Não creio que caiba discutir as particularidades das Forças Armadas como carreira no interior da Administração Pública. A exemplo de outras categorias do interior do Estado e fora dele, os militares devem mesmo ter atendidas suas especificidades. Isso é normal e perfeitamente compreensível. No entanto, isso não pode ser feito às custas da destruição do RGPS e nem das maldades cometidas contra os setores mais pobres e desprotegidos de nossa população. Estimular o desmonte do regime de repartição previsto na Constituição e abrir a enorme avenida para o crescimento de modelos individuais de capitalização é uma loucura. Incluir no texto constitucional um dispositivo em que o Benefício de Prestação Continuada (BPC) será inferior a um salário mínimo mensal, com o valor expresso de R$ 400, é um crime.
Um dos argumentos utilizados para a não inclusão da questão militar na discussão sobre a Reforma Previdenciária é que não haveria propriamente um “regime previdenciário” dos militares e sim um “sistema de proteção social”. Questão semântica à parte, o fato é que existe uma série de outras categorias que também merecem um tratamento especial. Esse é o caso dos trabalhadores rurais e demais trabalhadores que exercem funções de alta periculosidade e insalubridade. Por que apenas os militares seriam beneficiados?
Os defensores das condições estabelecidas no PL mencionam o “risco de morte” inerente à função. Ocorre que, para um país de tradição pacifista como o nosso, esse risco de perder a vida é cada vez mais, infelizmente, generalizado para o conjunto da população. Integrante das Forças Armadas brasileiras raramente morre em operação. Nunca estamos em guerra. Na verdade, esse risco está muito mais associado àqueles indivíduos que habitam em grandes centros urbanos violentos ou ao uso de transporte rodoviário. Também estão nesse rol de maior risco de morte os integrantes de carreiras de servidores públicos que lidam permanentemente com esse fenômeno da violência, como os policiais civis e os policiais militares.

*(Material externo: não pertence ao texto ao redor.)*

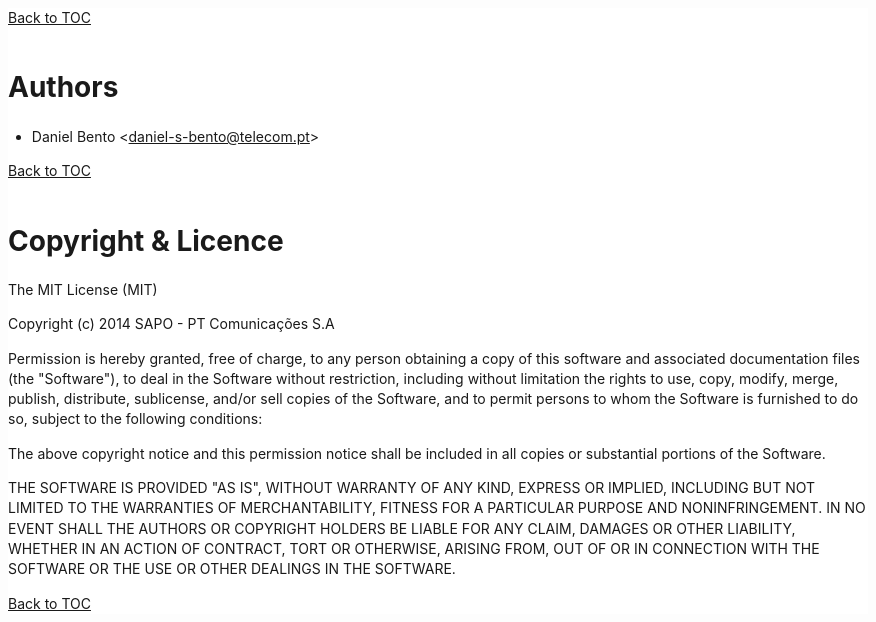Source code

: [Back to TOC](#table-of-contents)

Authors
=======

 * Daniel Bento &lt;daniel-s-bento@telecom.pt&gt;

[Back to TOC](#table-of-contents)

Copyright & Licence
===================

The MIT License (MIT)

Copyright (c) 2014 SAPO - PT Comunicações S.A

Permission is hereby granted, free of charge, to any person obtaining a copy
of this software and associated documentation files (the "Software"), to deal
in the Software without restriction, including without limitation the rights
to use, copy, modify, merge, publish, distribute, sublicense, and/or sell
copies of the Software, and to permit persons to whom the Software is
furnished to do so, subject to the following conditions:

The above copyright notice and this permission notice shall be included in all
copies or substantial portions of the Software.

THE SOFTWARE IS PROVIDED "AS IS", WITHOUT WARRANTY OF ANY KIND, EXPRESS OR
IMPLIED, INCLUDING BUT NOT LIMITED TO THE WARRANTIES OF MERCHANTABILITY,
FITNESS FOR A PARTICULAR PURPOSE AND NONINFRINGEMENT. IN NO EVENT SHALL THE
AUTHORS OR COPYRIGHT HOLDERS BE LIABLE FOR ANY CLAIM, DAMAGES OR OTHER
LIABILITY, WHETHER IN AN ACTION OF CONTRACT, TORT OR OTHERWISE, ARISING FROM,
OUT OF OR IN CONNECTION WITH THE SOFTWARE OR THE USE OR OTHER DEALINGS IN THE
SOFTWARE.

[Back to TOC](#table-of-contents)
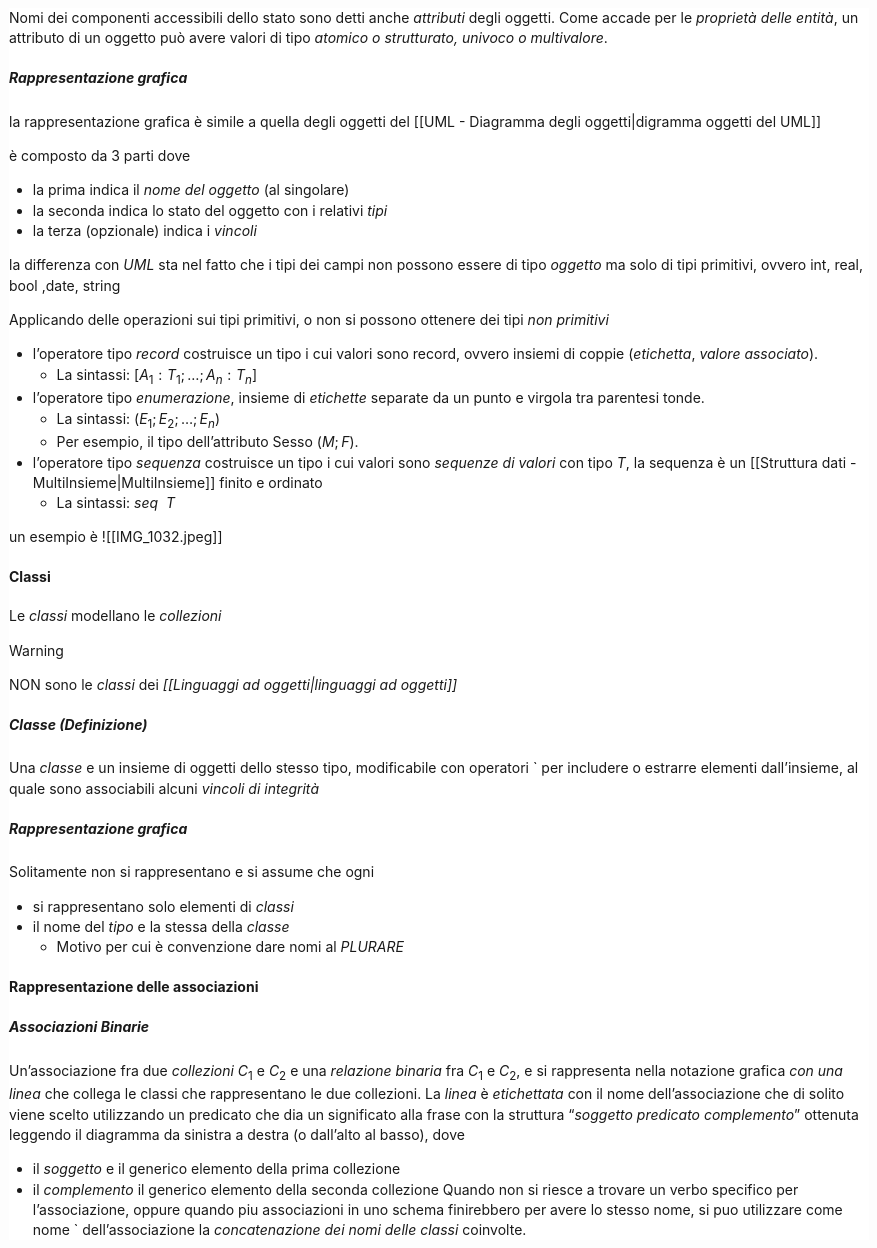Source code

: Nomi dei componenti accessibili dello stato sono detti anche _attributi_ degli oggetti. 
Come accade per le _proprietà delle entità_, un attributo di un oggetto può avere valori di tipo _atomico o strutturato, univoco o multivalore_. 


##### Rappresentazione grafica
la rappresentazione grafica è simile a quella degli oggetti del [[UML - Diagramma degli oggetti|digramma oggetti del UML]] 

è composto da 3 parti dove 
- la prima indica il _nome del oggetto_ (al singolare)
- la seconda indica lo stato del oggetto con i relativi _tipi_
- la terza (opzionale) indica i _vincoli_   

la differenza con _UML_ sta nel fatto che  i tipi dei campi non possono essere di tipo _oggetto_ ma solo di tipi primitivi, ovvero int, real, bool ,date, string

Applicando delle operazioni sui tipi primitivi, o non si possono ottenere dei tipi _non primitivi_
- l’operatore tipo _record_ costruisce un tipo i cui valori sono record, ovvero insiemi di coppie (_etichetta_, _valore associato_). 
	- La sintassi: $[ A_1:T_1; \dots ; A_n:T_n ]$
- l’operatore tipo _enumerazione_, insieme di _etichette_ separate da un punto e virgola tra parentesi tonde. 
	- La sintassi: $(E_1;E_2;\dots;E_n)$
	- Per esempio, il tipo dell’attributo Sesso $(M; F)$.
- l’operatore tipo _sequenza_  costruisce un tipo i cui valori sono _sequenze di valori_ con tipo $T$, la sequenza  è un [[Struttura dati - MultiInsieme|MultiInsieme]] finito e ordinato 
	- La sintassi: $seq \ \ T$

un esempio è
![[IMG_1032.jpeg]]



#### Classi
Le _classi_ modellano le _collezioni_
>[!warning]
>NON sono le _classi_ dei _[[Linguaggi ad oggetti|linguaggi ad oggetti]]_
##### Classe (Definizione)
Una _classe_ e un insieme di oggetti dello stesso tipo, modificabile con operatori `
per includere o estrarre elementi dall’insieme, al quale sono associabili alcuni _vincoli di integrità_


##### Rappresentazione grafica
Solitamente non si rappresentano e si assume che ogni 
- si rappresentano solo elementi di _classi_
- il nome del _tipo_ e la stessa della _classe_
	- Motivo per cui è convenzione dare nomi al _PLURARE_



#### Rappresentazione delle associazioni
##### Associazioni Binarie
Un’associazione fra due _collezioni_ $C_1$ e $C_2$ e una _relazione binaria_ fra $C_1$ e $C_2$, e si rappresenta nella notazione grafica _con una linea_ che collega le classi che rappresentano le due collezioni. 
La _linea_ è _etichettata_ con il nome dell’associazione che di solito viene scelto utilizzando un predicato che dia un significato alla frase con la struttura “_soggetto predicato complemento_” ottenuta leggendo il diagramma da sinistra a destra (o dall’alto al basso), dove 
- il _soggetto_ e il generico elemento della prima collezione 
- il _complemento_ il generico elemento della seconda collezione
Quando non si riesce a trovare un verbo specifico per l’associazione, oppure quando piu associazioni in uno schema finirebbero per avere lo stesso nome, si puo utilizzare come nome `
dell’associazione la _concatenazione dei nomi delle classi_ coinvolte.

O governo do capitão marcou mais um gol contra com esse projeto. Talvez esteja ainda muito influenciado pelos generais em seu entorno. Afinal, há mais oficiais de alta patente no primeiro escalão de seu governo do que havia até mesmo na época da ditadura militar. Fica realmente muito difícil justificar esse tipo de tratamento privilegiado a uma elite das Forças Armadas, ao mesmo tempo em que pretende promove um verdadeiro esfacelamento dos demais regimes previdenciários existentes no País.
A primeira jornada de manifestações pelo Brasil afora contra a PEC 06/2019 já deu a linha do descontentamento da população para com a medida. Apesar de ignorados pelos grandes meios de comunicação, os atos de 22 de março marcaram o início de uma série de dias de luta que virão na sequência. Os próprios líderes e parlamentares da base aliada também se mostram desconfortáveis em levar a medida à frente.
Com essa proposta para os militares, o núcleo duro do governo nos oferece até mesmo uma saída. Que essas proposições sejam estendidas para o conjunto da população trabalhadora e para os demais servidores públicos. Os pontos são vários. Paridade entre ativos e inativos. Integralidade dos benefícios em relação aos últimos valores recebidos na ativa. Contribuições mais reduzidas do que os demais regimes. Não aplicação do modelo de capitalização. Enfim, o melhor dos mundos para a elite militar, ao passo que todos os demais setores sociais são chamados a dar sua cota de sacrifício.
Assim, a nossa palavra de ordem passa a ser uma só: “Somos todos generais!”.
Paulo Kliass é doutor em Economia pela Universidade de Paris 10 e Especialista em Políticas Públicas e Gestão Governamental, carreira do governo federal.